= Zeev Maoz =

Israeli-American political scientist

Ze'ev Maoz (born 28 June 1951) is a Professor of Political Science and Director of the Correlates of War Project at the University of California, Davis, as well as Distinguished Fellow at the Interdisciplinary Center, Herzliya, Israel. He is the President of the Peace Science Society (International) during 2007-08. Before coming to UC-Davis he was head of the Graduate School of Government and Policy at Tel-Aviv University. He also served as the Head of the Jaffee Center for Strategic Studies (1994–1997), as the Academic Director of the M.A. program of the National Defense College of the IDF (1990–1994), and as Chairman of the Department of Political Science at the University of Haifa (1991–1994) and is a former IDF Chief that served in three wars and in the Israeli occupation of Southern Lebanon.
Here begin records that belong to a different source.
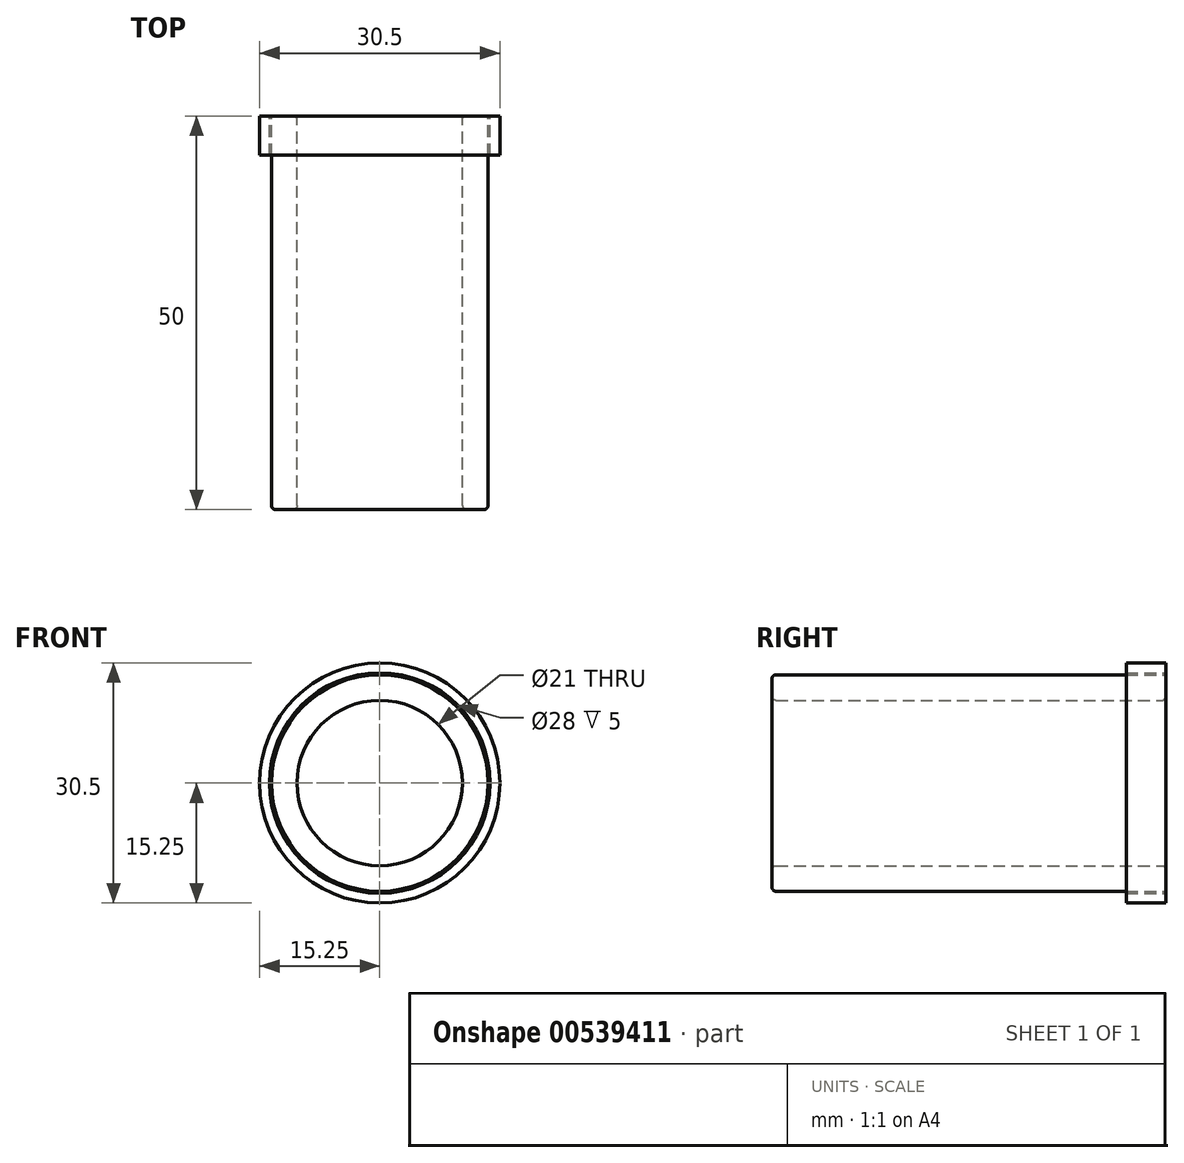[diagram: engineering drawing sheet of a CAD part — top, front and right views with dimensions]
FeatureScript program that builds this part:
annotation { "Feature Type Name" : "Feature", "Feature Type Description" : "" }
export const myFeature = defineFeature(function(context is Context, id is Id, definition is map)
    precondition{}
    {
        {
            var Q0;
            Q0=qCreatedBy(makeId("Front.planeOp"),FACE);
            var sketch = newSketch(context, id + "F0", { "sketchPlane" : qUnion([Q0])});
            skCircle(sketch, "E0", {"center": v(0, 0) * mm, "radius": 15.25 * mm});
            skCircle(sketch, "E1", {"center": v(0, 0) * mm, "radius": 14 * mm});
            skCircle(sketch, "E2", {"center": v(0, 0) * mm, "radius": 13.75 * mm});
            skCircle(sketch, "E3", {"center": v(0, 0) * mm, "radius": 10.5 * mm});
            skSolve(sketch);
        }
        {
            var Q0;
            Q0=makeQuery(id+"F0.imprint","IMPRINT",FACE,{"disambiguationData":[TD([[makeQuery(id+"F0.imprint","IMPRINT",EDGE,{"derivedFrom":sQuery(id+"F0.wireOp",EDGE,"E0")}),1.0]])]});
            var Q1;
            Q1=sQuery(id+"F0.wireOp",EDGE,"E0");
            var Q2;
            Q2=sQuery(id+"F0.wireOp",EDGE,"E2");
            extrude(context, id + "F1", {"entities" : qUnion([Q0]), "surfaceEntities" : qUnion([Q1, Q2]), "depth" : 5 * mm, "offsetDistance" : 25 * mm});
        }
        {
            var Q0;
            Q0=sQuery(id+"F0.wireOp",EDGE,"E1");
            var Q1;
            Q1=sQuery(id+"F0.wireOp",EDGE,"E2");
            extrude(context, id + "F2", {"bodyType" : ToolBodyType.SURFACE, "surfaceEntities" : qUnion([Q0, Q1]), "depth" : 25 * mm, "offsetDistance" : 25 * mm});
        }
        {
            var Q0;
            Q0=makeQuery(id+"F0.imprint","IMPRINT",FACE,{"disambiguationData":[TD([[makeQuery(id+"F0.imprint","IMPRINT",EDGE,{"derivedFrom":sQuery(id+"F0.wireOp",EDGE,"E2")}),1.0]])]});
            extrude(context, id + "F3", {"entities" : qUnion([Q0]), "depth" : 50 * mm, "offsetDistance" : 25 * mm});
        }
        {
            var Q0;
            Q0=makeQuery(id+"F3.opExtrude","CAP_EDGE",EDGE,{"disambiguationData":[OSD([sQuery(id+"F0.wireOp",EDGE,"E2")])],"isStart":false});
            var Q1;
            Q1=makeQuery(id+"F3.opExtrude","CAP_EDGE",EDGE,{"disambiguationData":[OSD([sQuery(id+"F0.wireOp",EDGE,"E3")])],"isStart":false});
            fillet(context, id + "F4", {"entities" : qUnion([Q0, Q1]), "radius" : 0.5 * mm, "tangentPropagation" : true, "allowEdgeOverflow" : false});
        }
        {
            var Q0;
            Q0=makeQuery(id+"F3.opExtrude","CAP_EDGE",EDGE,{"disambiguationData":[OSD([sQuery(id+"F0.wireOp",EDGE,"E3")])],"isStart":true});
            fillet(context, id + "F5", {"entities" : qUnion([Q0]), "radius" : 0.5 * mm, "tangentPropagation" : true, "allowEdgeOverflow" : false});
        }
    });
Maoz received his Ph.D. from the University of Michigan. He also held visiting appointments at Carnegie Mellon University, New York University, Rice University, and the University of Michigan.

==Books==
- Zeev Maoz 2010. Networks of Nations: The Evolution, Structure, and Impact of International Networks, 1816-2001. New York: Cambridge University Press (448pp).
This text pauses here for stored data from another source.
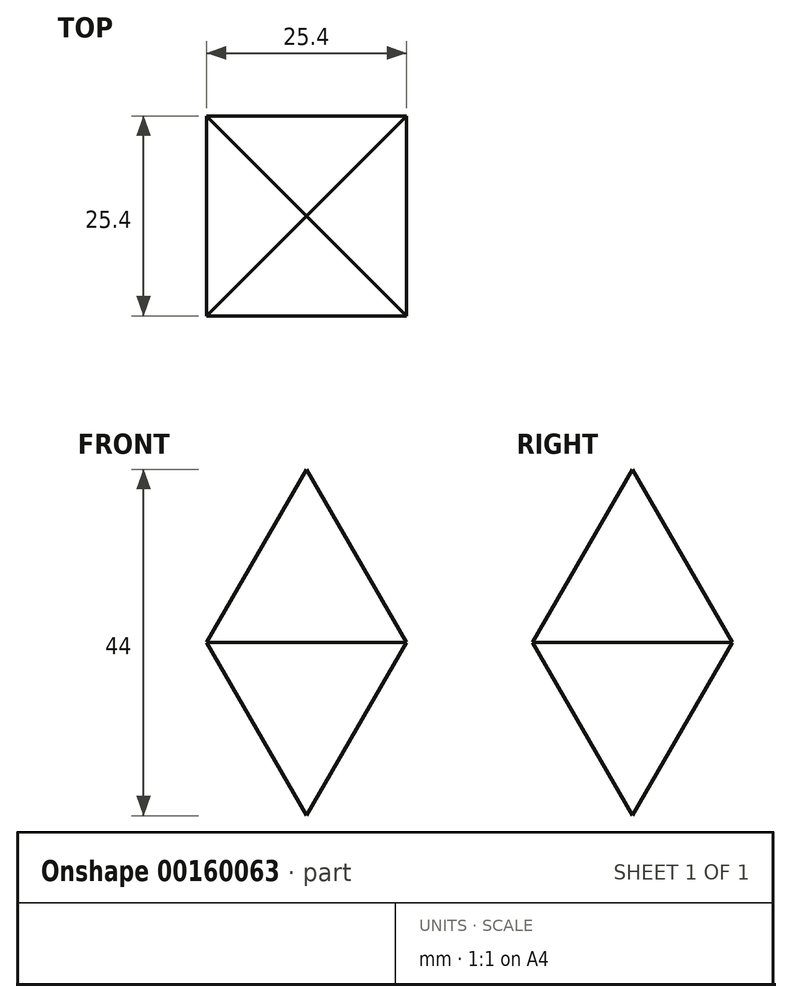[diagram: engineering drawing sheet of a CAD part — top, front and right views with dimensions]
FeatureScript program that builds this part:
annotation { "Feature Type Name" : "Feature", "Feature Type Description" : "" }
export const myFeature = defineFeature(function(context is Context, id is Id, definition is map)
    precondition{}
    {
        {
            var Q0;
            Q0=qCreatedBy(makeId("Top.planeOp"),FACE);
            var sketch = newSketch(context, id + "F0", { "sketchPlane" : qUnion([Q0])});
            skLineSegment(sketch, "E0.bottom", {"start": v(12.7, 12.7) * mm, "end": v(-12.7, 12.7) * mm});
            skLineSegment(sketch, "E0.top", {"start": v(12.7, -12.7) * mm, "end": v(-12.7, -12.7) * mm});
            skLineSegment(sketch, "E0.left", {"start": v(12.7, 12.7) * mm, "end": v(12.7, -12.7) * mm});
            skLineSegment(sketch, "E0.right", {"start": v(-12.7, 12.7) * mm, "end": v(-12.7, -12.7) * mm});
            skPoint(sketch, "E0.middle", {"position": v(0, 0) * mm});
            skSolve(sketch);
        }
        {
            var Q0;
            Q0=makeQuery(id+"F0.imprint","IMPRINT",FACE,{"disambiguationData":[TD([[makeQuery(id+"F0.imprint","IMPRINT",EDGE,{"derivedFrom":sQuery(id+"F0.wireOp",EDGE,"E0.bottom")}),1.0]])]});
            extrude(context, id + "F1", {"entities" : qUnion([Q0]), "oppositeDirection" : true, "depth" : 25.4 * mm, "hasDraft" : true, "draftAngle" : 30 * degree, "draftPullDirection" : true, "hasSecondDirection" : true, "secondDirectionOppositeDirection" : false, "secondDirectionDepth" : 25.4 * mm, "hasSecondDirectionDraft" : true, "secondDirectionDraftAngle" : 30 * degree, "secondDirectionDraftPullDirection" : true});
        }
    });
- Zeev Maoz 2006. Defending the Holy Land: A Critical Analysis of Israel’s National Security and Foreign Policy. Ann Arbor: University of Michigan Press (728pp).
- Zeev Maoz, Alex Mintz, T. Clifton Morgan, Glenn Palmer, and Richard J. Stoll (eds.) 2004. Multiple Paths to Knowledge in International Relations: Methodology in the Study of Conflict Management and Conflict Resolution. Lexington, MA: Lexington Books.
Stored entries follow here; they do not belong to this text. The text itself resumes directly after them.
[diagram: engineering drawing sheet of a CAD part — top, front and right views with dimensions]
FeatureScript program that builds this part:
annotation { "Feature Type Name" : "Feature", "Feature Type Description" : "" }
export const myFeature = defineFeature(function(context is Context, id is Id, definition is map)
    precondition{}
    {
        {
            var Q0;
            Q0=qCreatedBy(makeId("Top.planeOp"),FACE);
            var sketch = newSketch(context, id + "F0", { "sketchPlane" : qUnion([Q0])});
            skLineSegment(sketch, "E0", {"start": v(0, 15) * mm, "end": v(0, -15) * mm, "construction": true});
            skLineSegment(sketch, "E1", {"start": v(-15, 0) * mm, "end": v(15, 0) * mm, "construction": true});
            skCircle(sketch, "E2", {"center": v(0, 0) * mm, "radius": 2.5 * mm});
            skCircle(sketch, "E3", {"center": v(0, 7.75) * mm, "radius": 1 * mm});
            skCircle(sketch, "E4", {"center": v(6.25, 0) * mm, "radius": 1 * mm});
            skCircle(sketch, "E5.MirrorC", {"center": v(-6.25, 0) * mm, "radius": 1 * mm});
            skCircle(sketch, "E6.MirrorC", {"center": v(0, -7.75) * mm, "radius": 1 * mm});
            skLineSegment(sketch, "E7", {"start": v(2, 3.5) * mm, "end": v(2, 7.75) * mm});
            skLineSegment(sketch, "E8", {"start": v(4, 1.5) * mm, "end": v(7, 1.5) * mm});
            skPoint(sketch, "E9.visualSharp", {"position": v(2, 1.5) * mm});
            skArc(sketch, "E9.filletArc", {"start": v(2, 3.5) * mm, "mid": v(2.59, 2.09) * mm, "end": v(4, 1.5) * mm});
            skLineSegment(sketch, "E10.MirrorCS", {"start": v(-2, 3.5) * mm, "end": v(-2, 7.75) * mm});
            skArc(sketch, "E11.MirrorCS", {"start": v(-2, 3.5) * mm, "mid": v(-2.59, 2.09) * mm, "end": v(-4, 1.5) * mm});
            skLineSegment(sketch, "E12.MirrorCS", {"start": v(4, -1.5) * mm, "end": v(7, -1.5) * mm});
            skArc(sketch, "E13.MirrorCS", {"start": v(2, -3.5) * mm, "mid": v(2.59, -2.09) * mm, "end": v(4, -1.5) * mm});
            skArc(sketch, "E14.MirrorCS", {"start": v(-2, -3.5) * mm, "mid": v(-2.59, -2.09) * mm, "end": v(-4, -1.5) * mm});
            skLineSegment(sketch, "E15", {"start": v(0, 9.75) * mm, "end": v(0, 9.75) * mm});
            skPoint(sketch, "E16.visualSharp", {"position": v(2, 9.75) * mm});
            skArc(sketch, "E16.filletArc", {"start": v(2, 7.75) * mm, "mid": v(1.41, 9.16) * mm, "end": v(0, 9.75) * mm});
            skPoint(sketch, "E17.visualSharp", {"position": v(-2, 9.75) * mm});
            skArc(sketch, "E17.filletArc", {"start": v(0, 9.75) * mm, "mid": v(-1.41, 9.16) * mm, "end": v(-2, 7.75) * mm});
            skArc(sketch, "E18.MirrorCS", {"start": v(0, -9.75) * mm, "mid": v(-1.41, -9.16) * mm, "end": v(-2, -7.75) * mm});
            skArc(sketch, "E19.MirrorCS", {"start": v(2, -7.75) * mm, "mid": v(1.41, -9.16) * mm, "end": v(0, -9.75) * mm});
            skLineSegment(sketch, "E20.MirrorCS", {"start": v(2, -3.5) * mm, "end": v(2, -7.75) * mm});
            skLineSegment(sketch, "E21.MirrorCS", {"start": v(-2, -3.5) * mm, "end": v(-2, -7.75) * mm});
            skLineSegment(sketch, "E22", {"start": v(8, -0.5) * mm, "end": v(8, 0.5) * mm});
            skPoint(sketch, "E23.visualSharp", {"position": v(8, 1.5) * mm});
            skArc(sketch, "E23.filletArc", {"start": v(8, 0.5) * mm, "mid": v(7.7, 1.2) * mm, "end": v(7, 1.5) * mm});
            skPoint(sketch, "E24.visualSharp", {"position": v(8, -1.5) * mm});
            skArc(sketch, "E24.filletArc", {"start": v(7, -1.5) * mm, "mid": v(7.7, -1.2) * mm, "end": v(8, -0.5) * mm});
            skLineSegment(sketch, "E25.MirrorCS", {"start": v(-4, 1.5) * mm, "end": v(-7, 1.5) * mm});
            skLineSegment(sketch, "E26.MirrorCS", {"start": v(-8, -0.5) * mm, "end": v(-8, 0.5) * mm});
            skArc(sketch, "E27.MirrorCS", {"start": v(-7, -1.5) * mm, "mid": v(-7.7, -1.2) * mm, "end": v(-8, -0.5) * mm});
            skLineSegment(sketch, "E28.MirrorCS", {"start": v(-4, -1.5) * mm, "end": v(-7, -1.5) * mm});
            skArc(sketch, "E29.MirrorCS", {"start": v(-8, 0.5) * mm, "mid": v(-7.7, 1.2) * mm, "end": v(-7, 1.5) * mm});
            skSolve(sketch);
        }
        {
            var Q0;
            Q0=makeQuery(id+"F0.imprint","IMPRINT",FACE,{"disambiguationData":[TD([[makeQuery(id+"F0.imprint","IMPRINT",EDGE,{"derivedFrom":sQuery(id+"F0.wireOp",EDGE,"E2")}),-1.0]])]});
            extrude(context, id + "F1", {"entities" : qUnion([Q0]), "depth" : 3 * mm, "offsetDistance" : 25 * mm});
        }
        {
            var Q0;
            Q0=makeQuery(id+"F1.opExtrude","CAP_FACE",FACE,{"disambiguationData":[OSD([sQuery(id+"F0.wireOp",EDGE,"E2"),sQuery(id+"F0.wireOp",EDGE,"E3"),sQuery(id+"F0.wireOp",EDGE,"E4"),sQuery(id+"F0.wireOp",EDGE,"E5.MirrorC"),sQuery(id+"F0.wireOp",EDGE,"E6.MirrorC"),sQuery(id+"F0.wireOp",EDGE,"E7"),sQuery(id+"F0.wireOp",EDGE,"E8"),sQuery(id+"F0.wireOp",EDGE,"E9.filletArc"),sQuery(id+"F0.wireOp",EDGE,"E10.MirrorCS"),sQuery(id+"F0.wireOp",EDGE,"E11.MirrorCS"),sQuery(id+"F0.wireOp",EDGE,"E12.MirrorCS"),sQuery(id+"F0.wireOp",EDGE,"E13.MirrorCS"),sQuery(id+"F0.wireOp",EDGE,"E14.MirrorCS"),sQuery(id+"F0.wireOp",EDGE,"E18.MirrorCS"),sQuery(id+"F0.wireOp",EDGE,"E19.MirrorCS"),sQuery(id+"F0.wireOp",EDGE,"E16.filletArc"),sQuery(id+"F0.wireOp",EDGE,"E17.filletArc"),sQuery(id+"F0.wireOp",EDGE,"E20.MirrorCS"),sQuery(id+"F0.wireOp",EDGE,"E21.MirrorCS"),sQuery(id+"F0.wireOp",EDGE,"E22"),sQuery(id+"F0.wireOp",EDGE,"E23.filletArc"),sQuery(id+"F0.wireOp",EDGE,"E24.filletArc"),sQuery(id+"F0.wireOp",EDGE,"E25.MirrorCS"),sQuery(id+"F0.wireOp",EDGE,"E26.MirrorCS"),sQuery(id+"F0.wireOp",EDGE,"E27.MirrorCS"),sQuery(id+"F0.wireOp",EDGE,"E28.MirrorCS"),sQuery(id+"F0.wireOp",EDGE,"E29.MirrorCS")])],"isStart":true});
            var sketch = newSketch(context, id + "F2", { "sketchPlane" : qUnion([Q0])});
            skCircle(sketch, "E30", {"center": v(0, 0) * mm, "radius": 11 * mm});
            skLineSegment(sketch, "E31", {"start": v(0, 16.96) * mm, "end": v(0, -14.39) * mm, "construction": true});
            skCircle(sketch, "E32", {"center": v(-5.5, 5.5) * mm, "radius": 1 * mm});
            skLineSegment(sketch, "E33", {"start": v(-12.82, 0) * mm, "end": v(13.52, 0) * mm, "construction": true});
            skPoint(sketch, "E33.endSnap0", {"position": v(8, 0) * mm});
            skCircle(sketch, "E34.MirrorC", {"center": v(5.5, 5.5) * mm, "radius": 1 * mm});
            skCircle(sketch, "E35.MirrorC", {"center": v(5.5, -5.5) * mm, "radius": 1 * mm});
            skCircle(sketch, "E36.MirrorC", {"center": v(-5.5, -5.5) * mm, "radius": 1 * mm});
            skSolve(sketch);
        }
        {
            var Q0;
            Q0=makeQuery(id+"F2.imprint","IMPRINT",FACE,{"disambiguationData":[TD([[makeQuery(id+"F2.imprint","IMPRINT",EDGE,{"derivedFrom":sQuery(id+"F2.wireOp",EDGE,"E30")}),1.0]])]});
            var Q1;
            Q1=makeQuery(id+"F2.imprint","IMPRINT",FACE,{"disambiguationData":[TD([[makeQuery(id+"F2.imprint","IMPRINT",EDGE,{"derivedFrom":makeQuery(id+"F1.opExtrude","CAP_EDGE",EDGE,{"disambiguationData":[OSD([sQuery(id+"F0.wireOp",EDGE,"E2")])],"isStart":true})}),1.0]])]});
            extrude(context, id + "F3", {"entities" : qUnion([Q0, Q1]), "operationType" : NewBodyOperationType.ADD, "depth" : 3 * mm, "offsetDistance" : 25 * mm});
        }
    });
- Zeev Maoz, Emily Landau, and Tamar Maltz (Eds.). Regional Security Regimes. Special Issue of the Journal of Strategic Studies (November 2003).
- Zeev Maoz and Ben D. Mor 2002. Bound By Struggle: The Strategic Evolution of Enduring International Rivalries. Ann Arbor, MI: University of Michigan Press (356pp).
- Zeev Maoz and Azar Gat (eds). 2001. War in A Changing World. Ann Arbor, MI: University of Michigan Press (268pp).
- Zeev Maoz 1997 (ed). Regional Security in the Middle East: Past, Present, and Future. Special Issue of the Journal of Strategic Studies, Vol. 17, No. 1 (March). Published as a book by the same title. London: Frank Cass, 1997 (208 pp).
- Zeev Maoz 1996. Domestic Sources of Global Change. Ann Arbor, MI: University of Michigan Press (280 pp).
- Zeev Maoz 1990. National Choices and International Processes. Cambridge: Cambridge University Press, (609 pp).
- Zeev Maoz 1990. Paradoxes of War: On the Art of National Self-Entrapment. Boston, MA: Unwin Hymann, (365 pp).
- Zeev Maoz 1982. Paths to Conflict: Interstate Dispute Initiation, 1816-1976. Boulder, CO: Westview Press (276 pp).